ANSI-89 Query Mode ('traditional mode') uses the * character, ANSI-92 Query Mode ('SQL Server compatibility mode') uses the % character. These modes are specific to ACE/Jet and bear only a passing resemblance to the ANSI/ISO SQL-89 and SQL-92 Standards.

The ADO interface (OLE DB) always uses ANSI-92 Query Mode.

The DAO interface always uses ANSI-89 Query Mode.

When using ODBC the query mode can be explicitly specified via the ExtendedAnsiSQL flag.

The MS Access user interface, from the 2003 version onwards, can use either query mode, so don't assume it is one or the other at any given time (e.g. do not use query-mode-specific wildcard characters in Validation Rules).

ACE/Jet SQL syntax has an ALIKE keyword, which allows the ANSI-92 Query Mode characters (% and _) regardless of the query mode of the interface, however has the slight disadvantage of the ALIKE keyword not being SQL-92 compatible (however ALIKE remains highly portable).
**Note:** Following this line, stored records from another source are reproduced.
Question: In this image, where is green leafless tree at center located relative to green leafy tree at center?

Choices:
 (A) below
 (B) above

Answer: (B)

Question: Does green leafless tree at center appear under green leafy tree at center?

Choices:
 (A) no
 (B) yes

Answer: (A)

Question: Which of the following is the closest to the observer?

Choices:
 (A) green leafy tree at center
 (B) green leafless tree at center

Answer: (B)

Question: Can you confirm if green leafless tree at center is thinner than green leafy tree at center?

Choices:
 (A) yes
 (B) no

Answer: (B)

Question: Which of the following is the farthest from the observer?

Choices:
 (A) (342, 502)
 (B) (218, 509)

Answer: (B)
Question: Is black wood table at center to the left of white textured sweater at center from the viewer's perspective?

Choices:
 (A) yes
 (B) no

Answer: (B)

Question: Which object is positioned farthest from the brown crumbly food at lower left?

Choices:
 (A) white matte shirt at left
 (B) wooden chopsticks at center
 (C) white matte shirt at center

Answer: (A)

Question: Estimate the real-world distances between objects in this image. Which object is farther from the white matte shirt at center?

The main disadvantage, however, is that I understand the ALIKE keyword is not officially supported (though I can't imagine it will disappear or have altered behaviour anytime soon).

If you're using DAO, use asterisk (and question mark for single symbol placeholder). If you're using ADO, use percent sign (and underscore).

You may find this useful:

http://msdn.microsoft.com/en-us/library/aa140104(office.10).aspx

In the query design grid and with DAO you use *, with ADO and ASP, you use %

Accessing Jet via ODBC, it's not clear to me what wildcards should be used. I'd assume the natural Jet SQL ones (*/?), but since I never use Jet data via ODBC I can't say.

Within Access, as the article Remou cites says, in code, it depends on what data access interface you use -- ADO (which nobody should be using from within Access), you use %/_ , while with DAO (Jet's native interface layer), you use Jet's native wildcards (*/?).

There is an exception in later versions of Access executing SQL within Access. I don't know if it was Access 2002 or 2003 that added it, but nowadays, there is an ANSI SQL 92 compatibility mode that you can turn on. If you do that, the wildcards become %/_ instead of */?. But being able to choose the ANSI mode applies only within Access itself -- as onedaywhen has informed us, you have to choose different data interface libraries to use the different SQL modes, with ADO using the 92 and DAO and ODBC 89.